» Given problem: Print the part of the sitcom article from "I Hate My 30's is" to "and providing commentary." word for word.

» Text to read:

===

- Created by: Brice Beckham David Fickas
- Starring: Megahn Perry Liam Sullivan
- Composer: Kenn Michael
- Country of origin: United States
- Original language: English
- No. of seasons: 1
- No. of episodes: 8

Production
- Executive producers: Brice Beckham David Fickas Josh Uranga
- Camera setup: Single-camera
- Running time: 30 minutes (including commercials)
- Production company: Drama 3/4 Productions

Original release
- Network: VH1
- Release: July 26 – September 13, 2007

= I Hate My 30's =

American 2007 sitcom

I Hate My 30's is an American television sitcom that lasted for one season aired on VH1 from July 26 until September 13, 2007.

== Plot ==
It focuses on a cast of characters in their 30s who work together in a nondescript office environment. A common theme is the grudging realization by the characters that they are well into adulthood and need to grow up. Dr. Rod (Ric Barbera) guides each episode, presenting a common issue or obstacle facing these frustrated folks and providing commentary.

===

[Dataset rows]
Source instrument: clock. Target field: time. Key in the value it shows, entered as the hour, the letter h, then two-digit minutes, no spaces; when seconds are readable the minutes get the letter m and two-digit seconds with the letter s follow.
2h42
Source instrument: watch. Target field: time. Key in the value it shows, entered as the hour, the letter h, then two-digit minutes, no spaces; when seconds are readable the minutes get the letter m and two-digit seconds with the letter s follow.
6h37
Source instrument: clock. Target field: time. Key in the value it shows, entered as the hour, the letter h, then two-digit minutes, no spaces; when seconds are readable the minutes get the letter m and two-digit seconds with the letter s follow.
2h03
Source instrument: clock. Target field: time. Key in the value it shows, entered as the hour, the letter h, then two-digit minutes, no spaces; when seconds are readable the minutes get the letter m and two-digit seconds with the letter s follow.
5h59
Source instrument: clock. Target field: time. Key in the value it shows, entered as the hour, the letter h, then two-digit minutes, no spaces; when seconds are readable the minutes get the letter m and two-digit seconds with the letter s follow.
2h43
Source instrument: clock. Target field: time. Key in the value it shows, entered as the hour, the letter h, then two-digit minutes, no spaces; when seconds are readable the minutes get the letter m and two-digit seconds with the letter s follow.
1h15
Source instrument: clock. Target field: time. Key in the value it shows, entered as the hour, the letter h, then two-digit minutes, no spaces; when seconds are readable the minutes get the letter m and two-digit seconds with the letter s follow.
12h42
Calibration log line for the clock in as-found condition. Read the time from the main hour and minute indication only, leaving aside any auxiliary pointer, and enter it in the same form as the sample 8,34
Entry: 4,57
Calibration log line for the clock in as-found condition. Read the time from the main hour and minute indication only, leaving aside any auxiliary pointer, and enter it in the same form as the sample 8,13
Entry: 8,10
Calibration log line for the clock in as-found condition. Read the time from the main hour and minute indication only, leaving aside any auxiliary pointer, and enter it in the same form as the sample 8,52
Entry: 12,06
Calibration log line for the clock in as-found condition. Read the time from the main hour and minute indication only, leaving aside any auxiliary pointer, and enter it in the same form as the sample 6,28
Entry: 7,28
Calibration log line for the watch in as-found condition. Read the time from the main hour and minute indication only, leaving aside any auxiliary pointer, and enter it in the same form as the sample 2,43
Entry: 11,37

===

» Correct answer:
I Hate My 30's is an American television sitcom that lasted for one season aired on VH1 from July 26 until September 13, 2007.

== Plot ==
It focuses on a cast of characters in their 30s who work together in a nondescript office environment. A common theme is the grudging realization by the characters that they are well into adulthood and need to grow up. Dr. Rod (Ric Barbera) guides each episode, presenting a common issue or obstacle facing these frustrated folks and providing commentary.